(Stored data)
***
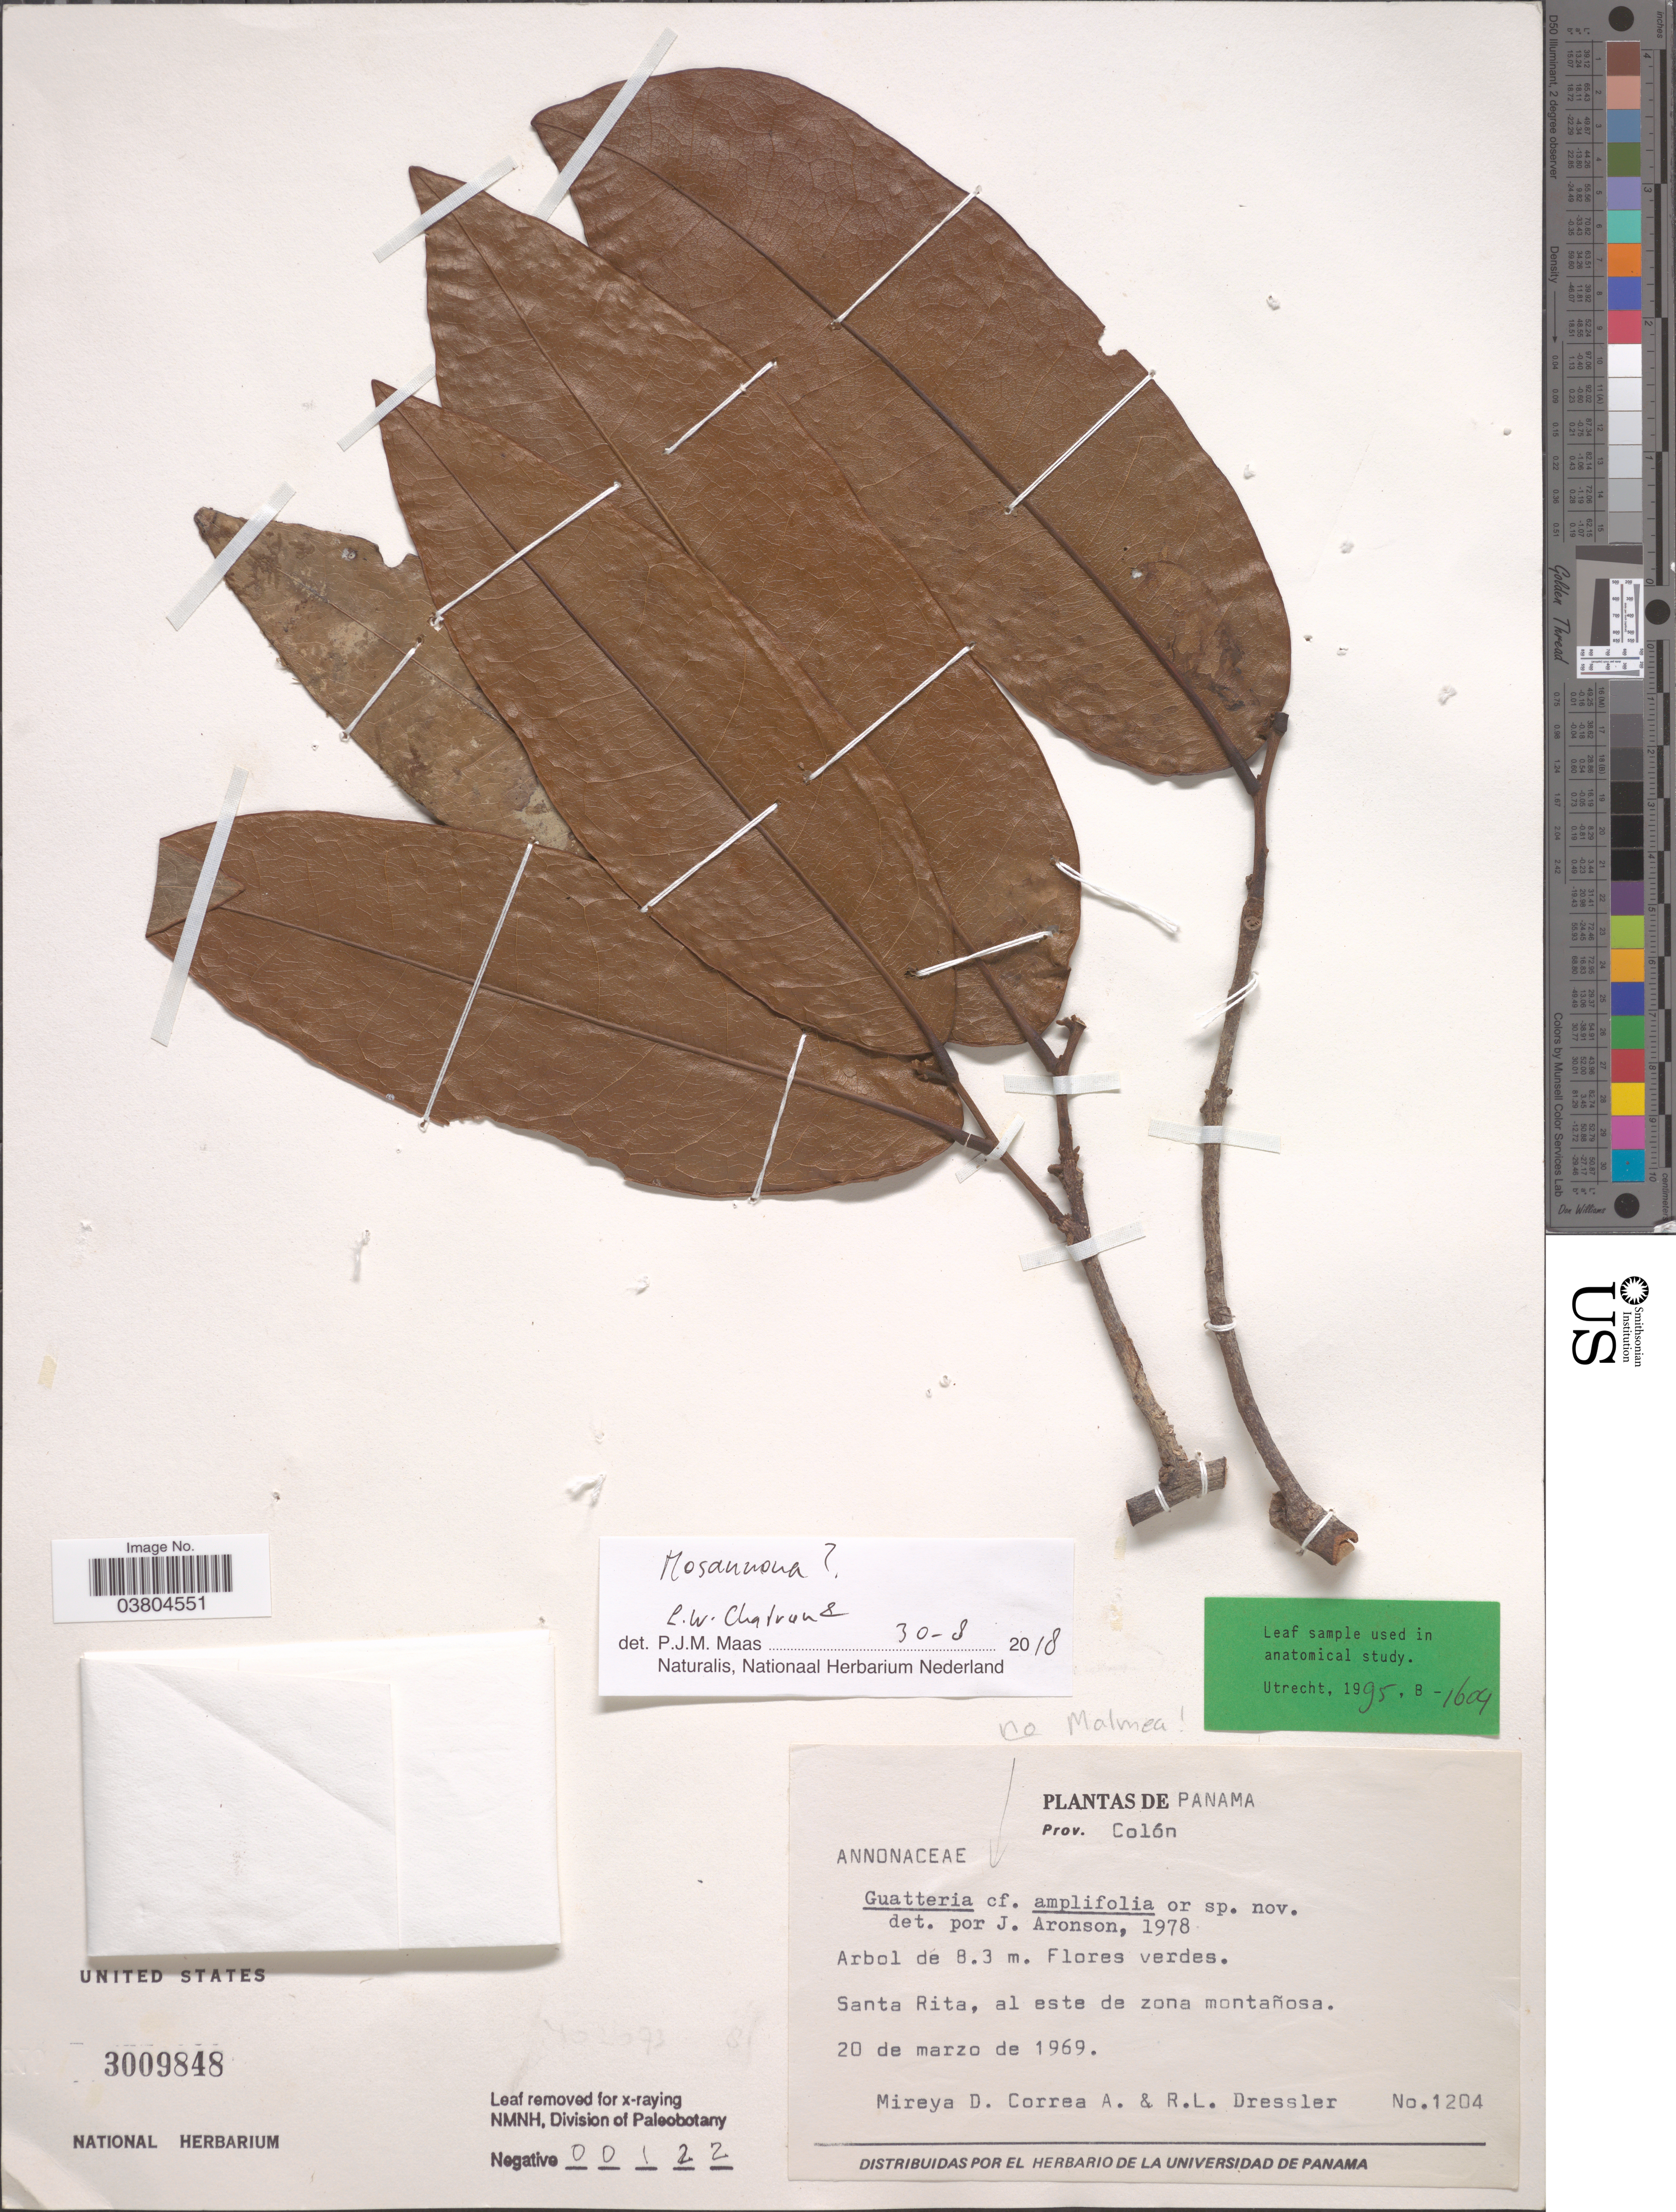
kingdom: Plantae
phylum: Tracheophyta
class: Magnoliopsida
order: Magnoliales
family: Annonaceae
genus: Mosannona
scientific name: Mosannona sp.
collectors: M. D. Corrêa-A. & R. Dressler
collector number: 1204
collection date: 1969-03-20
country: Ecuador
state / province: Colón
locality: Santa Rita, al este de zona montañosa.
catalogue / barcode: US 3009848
***
◆ Aim of the exercise ◆
Retype every line of the rows above character for character, omitting the pictures.

◆ Result of the exercise ◆
kingdom: Plantae
phylum: Tracheophyta
class: Magnoliopsida
order: Magnoliales
family: Annonaceae
genus: Mosannona
scientific name: Mosannona sp.
collectors: M. D. Corrêa-A. & R. Dressler
collector number: 1204
collection date: 1969-03-20
country: Ecuador
state / province: Colón
locality: Santa Rita, al este de zona montañosa.
catalogue / barcode: US 3009848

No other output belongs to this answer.